### WORK ORDER
Isolate every line in the records below with "ImportError" in it.

### RECORDED DATA
*** Block opens ***
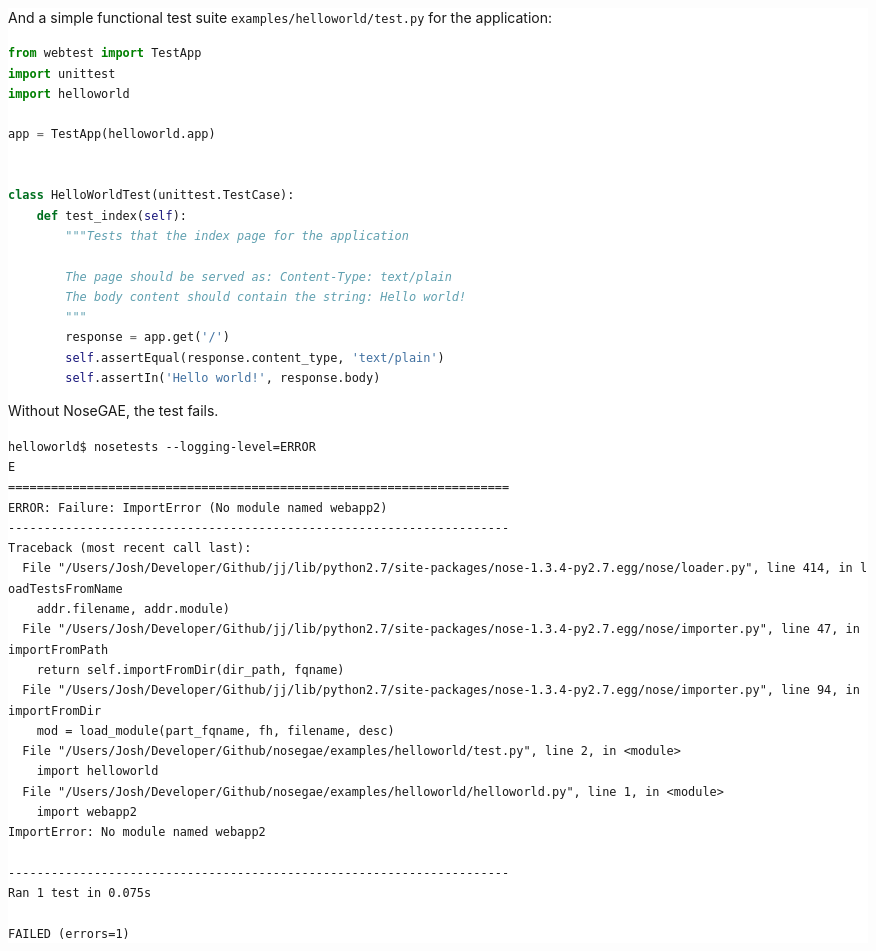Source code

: And a simple functional test suite `examples/helloworld/test.py` for the application:

```python
from webtest import TestApp
import unittest
import helloworld

app = TestApp(helloworld.app)


class HelloWorldTest(unittest.TestCase):
    def test_index(self):
        """Tests that the index page for the application

        The page should be served as: Content-Type: text/plain
        The body content should contain the string: Hello world!
        """
        response = app.get('/')
        self.assertEqual(response.content_type, 'text/plain')
        self.assertIn('Hello world!', response.body)

```


Without NoseGAE, the test fails.

```
helloworld$ nosetests --logging-level=ERROR
E
======================================================================
ERROR: Failure: ImportError (No module named webapp2)
----------------------------------------------------------------------
Traceback (most recent call last):
  File "/Users/Josh/Developer/Github/jj/lib/python2.7/site-packages/nose-1.3.4-py2.7.egg/nose/loader.py", line 414, in loadTestsFromName
    addr.filename, addr.module)
  File "/Users/Josh/Developer/Github/jj/lib/python2.7/site-packages/nose-1.3.4-py2.7.egg/nose/importer.py", line 47, in importFromPath
    return self.importFromDir(dir_path, fqname)
  File "/Users/Josh/Developer/Github/jj/lib/python2.7/site-packages/nose-1.3.4-py2.7.egg/nose/importer.py", line 94, in importFromDir
    mod = load_module(part_fqname, fh, filename, desc)
  File "/Users/Josh/Developer/Github/nosegae/examples/helloworld/test.py", line 2, in <module>
    import helloworld
  File "/Users/Josh/Developer/Github/nosegae/examples/helloworld/helloworld.py", line 1, in <module>
    import webapp2
ImportError: No module named webapp2

----------------------------------------------------------------------
Ran 1 test in 0.075s

FAILED (errors=1)
```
*** Block closes ***
### RESULT
ERROR: Failure: ImportError (No module named webapp2)
ImportError: No module named webapp2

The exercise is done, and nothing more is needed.